The revelation Friday seemed to lend some support to what the Dominican authorities, despite a flood of negative news coverage, had argued: that the deaths, while tragic, were not occurring at an usual rate. Tourists die on vacation every year, and the State Department has maintained that there has not been an uptick in reported deaths.

FBI investigators did not give their own assessment of the cause of the deaths. They assisted the Dominican Republic National Police by conducting toxicology tests for three cases, including what to many seemed the most suspicious deaths: a couple from Maryland, Nathaniel Holmes and Cynthia Day, who died overnight in the same hotel room in La Romana.

The FBI ruled out methanol poisoning from alcohol for the deaths, the State Department spokesperson said.

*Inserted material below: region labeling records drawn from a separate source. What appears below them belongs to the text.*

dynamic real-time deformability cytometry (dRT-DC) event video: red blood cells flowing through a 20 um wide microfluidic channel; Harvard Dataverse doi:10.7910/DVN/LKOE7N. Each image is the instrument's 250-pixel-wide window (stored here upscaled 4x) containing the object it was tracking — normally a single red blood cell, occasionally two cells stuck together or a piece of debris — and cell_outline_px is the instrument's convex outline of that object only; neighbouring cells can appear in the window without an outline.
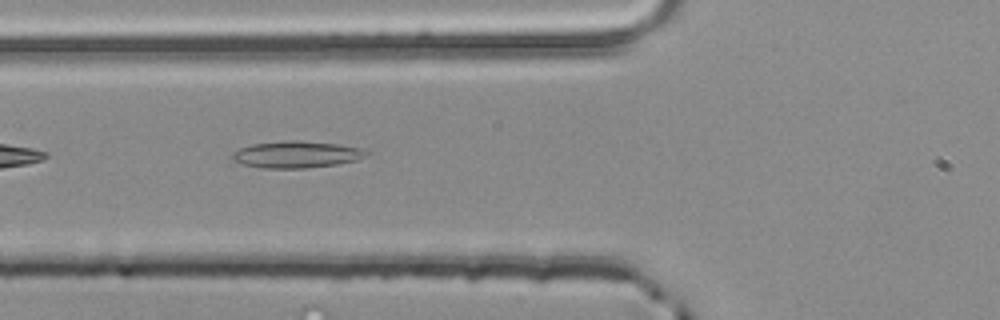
{"species": "common noctule bat (a hibernating species)", "species_latin": "Nyctalus noctula", "temperature_condition": "room temperature", "stored_images_in_passage": 5, "segment_of_instrument_passage": [2, 2], "camera_frame_rate_fps": 3000, "um_per_image_px": 0.085, "animal": {"sex": "male", "body_mass_g": 20.4}, "frame": {"image": 1, "passage_image": 5, "time_ms": 1.333, "image_size_px": [1000, 320], "cell_outline_px": [[372, 152], [356, 160], [336, 164], [304, 168], [264, 168], [244, 164], [232, 160], [232, 152], [240, 148], [252, 144], [292, 140], [296, 140], [336, 144], [368, 148]], "centroid_in_image_um": [25.25, 13.12], "position_along_channel_um": 100.6, "area_um2": 20.87}}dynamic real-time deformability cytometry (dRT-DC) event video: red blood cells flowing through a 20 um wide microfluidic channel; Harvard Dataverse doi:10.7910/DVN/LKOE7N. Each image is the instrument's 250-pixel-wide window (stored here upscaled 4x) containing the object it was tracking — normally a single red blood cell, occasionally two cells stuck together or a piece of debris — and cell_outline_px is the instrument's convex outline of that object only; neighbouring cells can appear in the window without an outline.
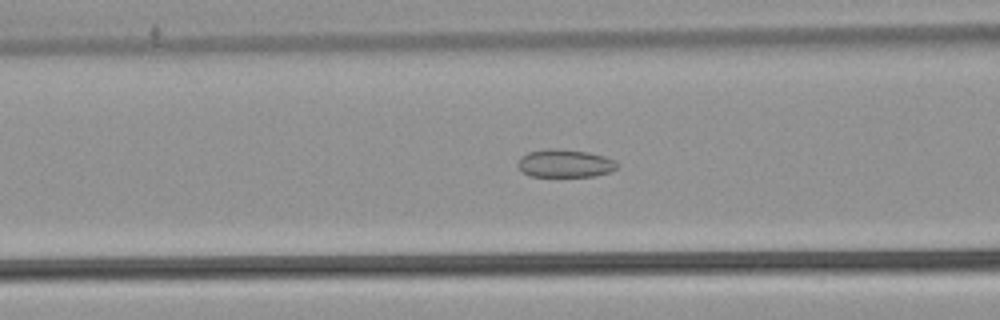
{"species": "common noctule bat (a hibernating species)", "species_latin": "Nyctalus noctula", "temperature_condition": "warm", "stored_images_in_passage": 26, "segment_of_instrument_passage": [1, 2], "camera_frame_rate_fps": 3000, "um_per_image_px": 0.085, "animal": {"sex": "male", "body_mass_g": 21.5, "forearm_length_mm": 52.0}, "frame": {"image": 1, "passage_image": 4, "time_ms": 1.0, "image_size_px": [1000, 320], "cell_outline_px": [[616, 168], [608, 172], [596, 176], [532, 176], [520, 172], [516, 164], [520, 156], [528, 152], [544, 148], [588, 152], [604, 156], [616, 160]], "centroid_in_image_um": [47.95, 13.89], "position_along_channel_um": 118.6, "area_um2": 16.18}}
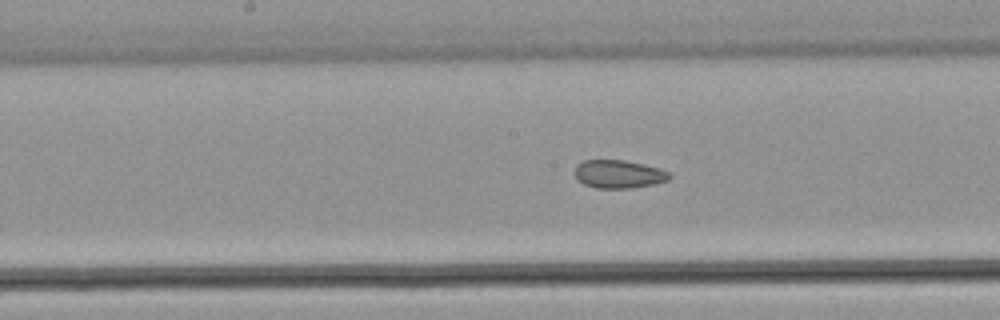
{"frame": {"image": 2, "passage_image": 10, "time_ms": 3.0, "image_size_px": [1000, 320], "cell_outline_px": [[672, 176], [668, 180], [656, 184], [632, 188], [596, 188], [584, 184], [576, 180], [576, 164], [584, 160], [624, 160], [644, 164], [660, 168], [668, 172]], "centroid_in_image_um": [52.6, 14.8], "position_along_channel_um": 195.6, "area_um2": 15.66}}
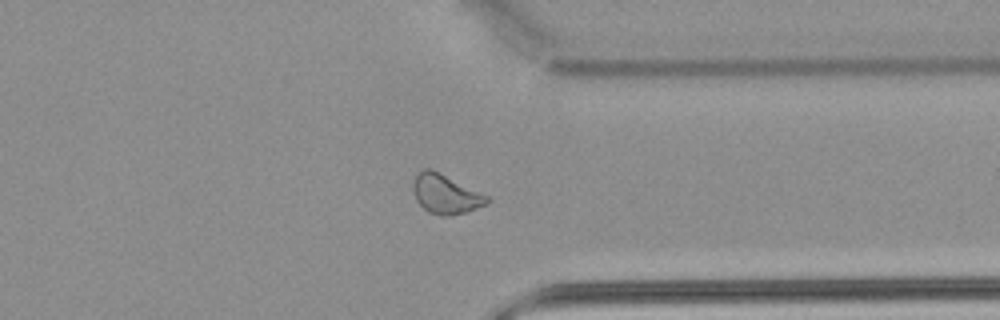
{"frame": {"image": 3, "passage_image": 24, "time_ms": 7.667, "image_size_px": [1000, 320], "cell_outline_px": [[488, 204], [464, 212], [448, 216], [440, 216], [428, 212], [416, 200], [412, 188], [412, 184], [416, 176], [424, 168], [432, 168], [488, 196]], "centroid_in_image_um": [37.85, 16.49], "position_along_channel_um": 373.5, "area_um2": 16.82}}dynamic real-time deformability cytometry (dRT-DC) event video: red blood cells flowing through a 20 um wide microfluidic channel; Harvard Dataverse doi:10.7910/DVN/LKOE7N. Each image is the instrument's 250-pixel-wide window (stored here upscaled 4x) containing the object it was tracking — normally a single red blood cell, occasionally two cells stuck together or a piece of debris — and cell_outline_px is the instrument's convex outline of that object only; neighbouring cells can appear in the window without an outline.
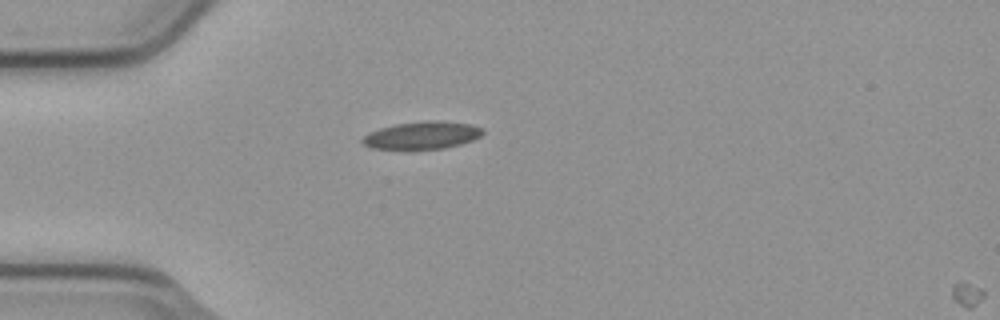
{"species": "common noctule bat (a hibernating species)", "species_latin": "Nyctalus noctula", "temperature_condition": "cold", "stored_images_in_passage": 2, "camera_frame_rate_fps": 3000, "um_per_image_px": 0.085, "animal": {"sex": "male", "body_mass_g": 23.1, "forearm_length_mm": 52.7}, "frame": {"image": 1, "passage_image": 1, "time_ms": 0.0, "image_size_px": [1000, 320], "cell_outline_px": [[484, 132], [480, 136], [472, 140], [460, 144], [444, 148], [372, 148], [364, 144], [360, 140], [368, 132], [380, 128], [396, 124], [428, 120], [436, 120], [472, 124], [484, 128]], "centroid_in_image_um": [35.91, 11.47], "position_along_channel_um": 49.1, "area_um2": 19.07}}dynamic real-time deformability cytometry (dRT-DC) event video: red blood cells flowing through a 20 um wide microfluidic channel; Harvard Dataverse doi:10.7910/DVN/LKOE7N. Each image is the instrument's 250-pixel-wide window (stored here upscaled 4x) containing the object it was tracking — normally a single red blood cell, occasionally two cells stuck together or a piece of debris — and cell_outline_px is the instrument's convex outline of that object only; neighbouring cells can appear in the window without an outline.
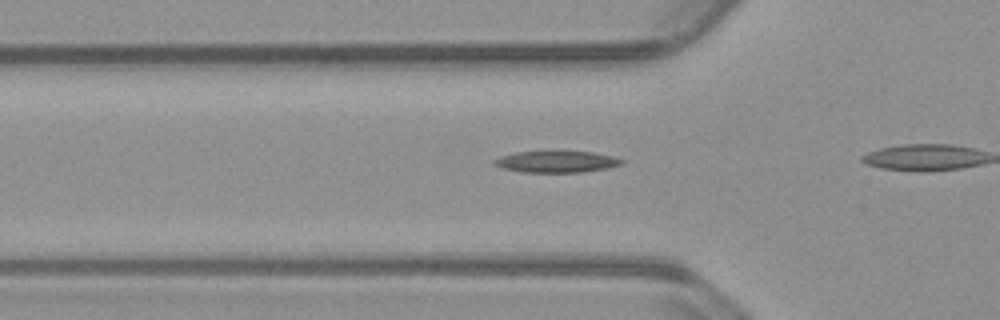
{"species": "common noctule bat (a hibernating species)", "species_latin": "Nyctalus noctula", "temperature_condition": "warm", "stored_images_in_passage": 17, "camera_frame_rate_fps": 3000, "um_per_image_px": 0.085, "animal": {"sex": "male", "body_mass_g": 23.1, "forearm_length_mm": 52.7}, "frame": {"image": 1, "passage_image": 6, "time_ms": 1.667, "image_size_px": [1000, 320], "cell_outline_px": [[624, 160], [620, 164], [608, 168], [584, 172], [520, 172], [504, 168], [492, 164], [492, 160], [500, 156], [516, 152], [548, 148], [592, 152], [612, 156]], "centroid_in_image_um": [47.24, 13.69], "position_along_channel_um": 78.6, "area_um2": 16.88}}
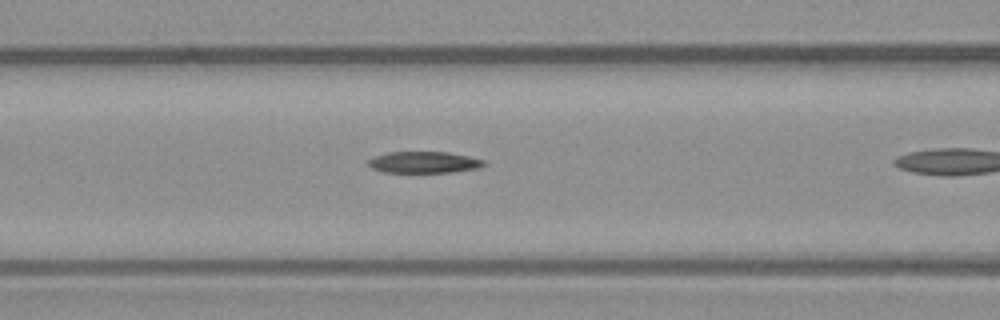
{"frame": {"image": 2, "passage_image": 10, "time_ms": 3.0, "image_size_px": [1000, 320], "cell_outline_px": [[488, 164], [480, 168], [452, 172], [384, 172], [372, 168], [368, 164], [368, 160], [376, 156], [388, 152], [448, 152], [468, 156], [484, 160]], "centroid_in_image_um": [36.08, 13.79], "position_along_channel_um": 130.5, "area_um2": 14.45}}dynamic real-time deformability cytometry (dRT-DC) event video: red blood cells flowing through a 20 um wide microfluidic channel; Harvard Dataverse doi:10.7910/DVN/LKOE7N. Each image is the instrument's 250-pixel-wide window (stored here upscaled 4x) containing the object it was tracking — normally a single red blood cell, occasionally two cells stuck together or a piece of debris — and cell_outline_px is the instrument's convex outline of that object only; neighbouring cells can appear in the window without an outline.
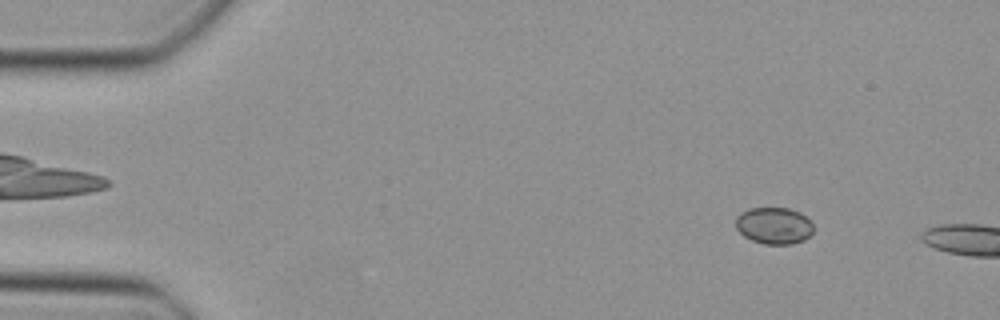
{"species": "Egyptian fruit bat (a non-hibernating species)", "species_latin": "Rousettus aegyptiacus", "temperature_condition": "cold", "stored_images_in_passage": 14, "camera_frame_rate_fps": 3000, "um_per_image_px": 0.085, "animal": {"sex": "female"}, "frame": {"image": 1, "passage_image": 5, "time_ms": 1.333, "image_size_px": [1000, 320], "cell_outline_px": [[812, 232], [804, 240], [792, 244], [764, 244], [752, 240], [744, 236], [736, 228], [736, 216], [740, 212], [748, 208], [788, 208], [800, 212], [812, 224]], "centroid_in_image_um": [65.75, 19.17], "position_along_channel_um": 19.2, "area_um2": 16.59}}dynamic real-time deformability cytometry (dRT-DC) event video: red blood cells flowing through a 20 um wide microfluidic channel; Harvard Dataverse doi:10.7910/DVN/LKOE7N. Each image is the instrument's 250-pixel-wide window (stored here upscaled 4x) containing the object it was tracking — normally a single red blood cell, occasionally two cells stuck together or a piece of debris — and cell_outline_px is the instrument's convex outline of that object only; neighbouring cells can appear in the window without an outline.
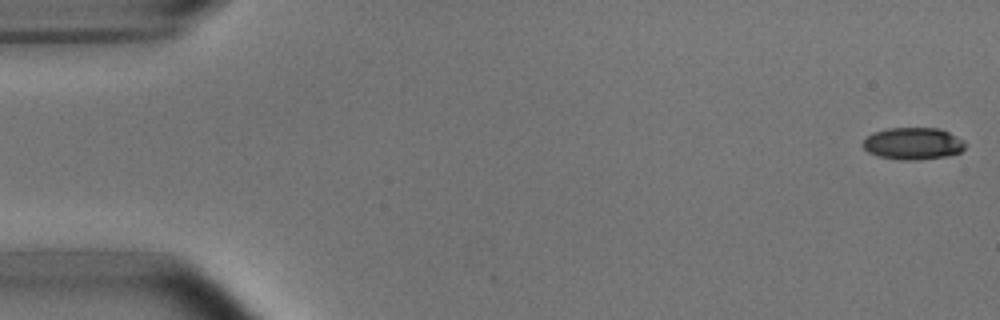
{"species": "common noctule bat (a hibernating species)", "species_latin": "Nyctalus noctula", "temperature_condition": "room temperature", "stored_images_in_passage": 53, "camera_frame_rate_fps": 3000, "um_per_image_px": 0.085, "animal": {"sex": "male", "body_mass_g": 15.6}, "frame": {"image": 1, "passage_image": 1, "time_ms": 0.0, "image_size_px": [1000, 320], "cell_outline_px": [[964, 148], [960, 152], [948, 156], [920, 160], [900, 160], [880, 156], [868, 152], [864, 148], [864, 140], [872, 132], [888, 128], [940, 128], [964, 140]], "centroid_in_image_um": [77.62, 12.2], "position_along_channel_um": 7.4, "area_um2": 19.07}}
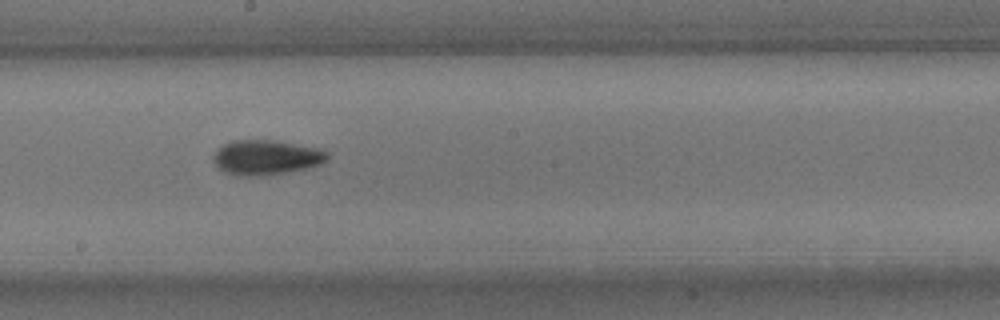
{"frame": {"image": 2, "passage_image": 29, "time_ms": 9.333, "image_size_px": [1000, 320], "cell_outline_px": [[328, 160], [312, 168], [264, 176], [236, 176], [224, 172], [212, 160], [212, 156], [224, 144], [232, 140], [276, 140], [320, 148], [328, 152]], "centroid_in_image_um": [22.67, 13.39], "position_along_channel_um": 225.5, "area_um2": 23.52}}
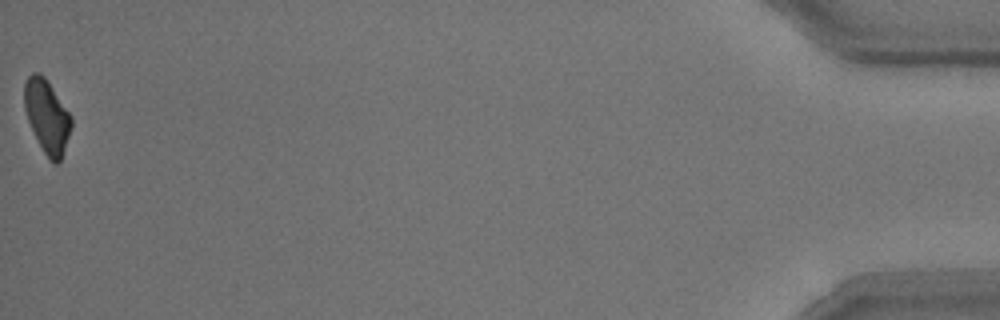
{"frame": {"image": 3, "passage_image": 53, "time_ms": 17.333, "image_size_px": [1000, 320], "cell_outline_px": [[72, 128], [60, 160], [56, 164], [52, 164], [44, 152], [28, 120], [24, 108], [24, 84], [28, 76], [32, 72], [40, 72], [44, 76], [72, 116]], "centroid_in_image_um": [4.0, 9.87], "position_along_channel_um": 431.2, "area_um2": 19.88}, "authors_computed_cell_mechanics": {"area_um2": 21.097, "velocity_mm_per_s": 3.7698, "shape_relaxation_time_tau1_ms": 3.5603, "shape_relaxation_time_tau2_ms": 4.3653, "deformation_change_tau1": 0.1344, "deformation_change_tau2": 0.112}}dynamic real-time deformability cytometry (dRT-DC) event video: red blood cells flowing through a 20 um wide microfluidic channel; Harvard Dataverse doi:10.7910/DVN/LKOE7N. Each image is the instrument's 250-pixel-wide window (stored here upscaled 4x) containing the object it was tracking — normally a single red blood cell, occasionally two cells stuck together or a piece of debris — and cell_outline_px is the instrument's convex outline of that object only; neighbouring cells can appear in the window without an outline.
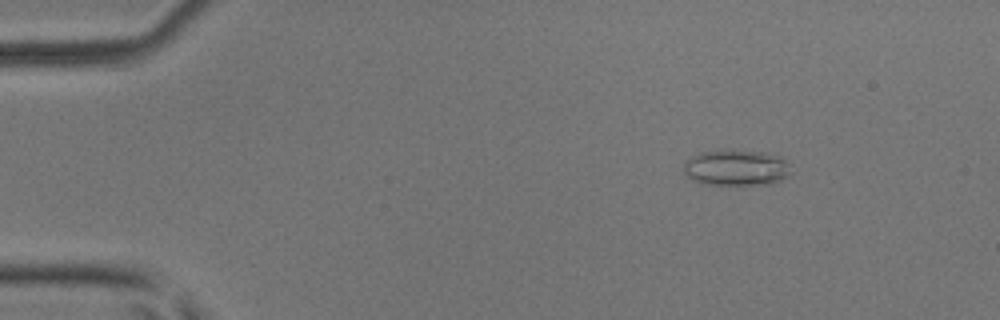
{"species": "common noctule bat (a hibernating species)", "species_latin": "Nyctalus noctula", "temperature_condition": "room temperature", "stored_images_in_passage": 5, "camera_frame_rate_fps": 3000, "um_per_image_px": 0.085, "animal": {"sex": "male", "body_mass_g": 17.9, "forearm_length_mm": 54.2}, "frame": {"image": 1, "passage_image": 2, "time_ms": 0.333, "image_size_px": [1000, 320], "cell_outline_px": [[792, 172], [788, 176], [780, 180], [768, 184], [704, 184], [692, 180], [684, 172], [684, 160], [700, 152], [720, 148], [764, 152], [780, 156], [784, 160]], "centroid_in_image_um": [62.54, 14.22], "position_along_channel_um": 22.5, "area_um2": 22.77}}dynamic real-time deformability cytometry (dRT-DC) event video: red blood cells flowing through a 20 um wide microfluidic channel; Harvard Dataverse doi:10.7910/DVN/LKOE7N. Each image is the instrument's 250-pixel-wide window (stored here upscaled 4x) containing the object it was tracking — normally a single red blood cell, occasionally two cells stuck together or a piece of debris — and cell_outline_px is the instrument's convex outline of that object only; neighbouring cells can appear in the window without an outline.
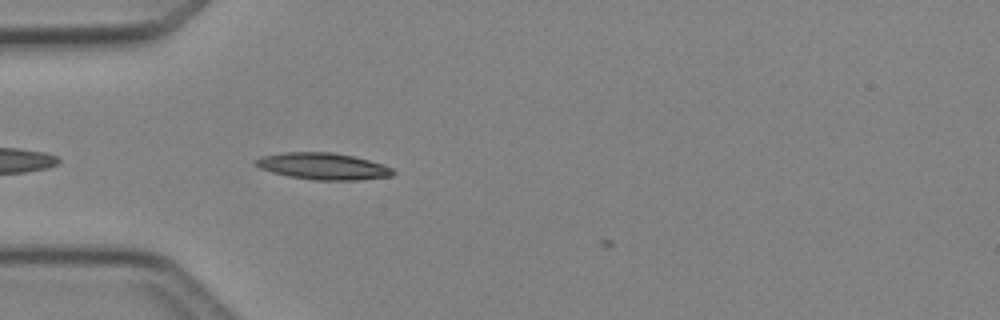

The Dominican authorities had earlier found no evidence of foul play or violence and said the cause of the deaths was respiratory failure brought on by fluid in the lungs, known as pulmonary edema.

Steven Bullock, a lawyer for the couple’s family, said in response to the FBI results that his clients’ deaths still warranted further review.

“You had a couple that died of the same ailment at the same time, and they want to say that it’s natural causes,” Bullock said with a scoff. “I think there’s something for us to continue to look into.”

A relative of Miranda Schaup-Werner, 41, of Allentown, Pennsylvania, whose death in La Romana the FBI also assisted with investigating, referred questions to a lawyer who did not respond to a request for comment Friday.

More than 2.7 million Americans visit the Dominican Republic each year.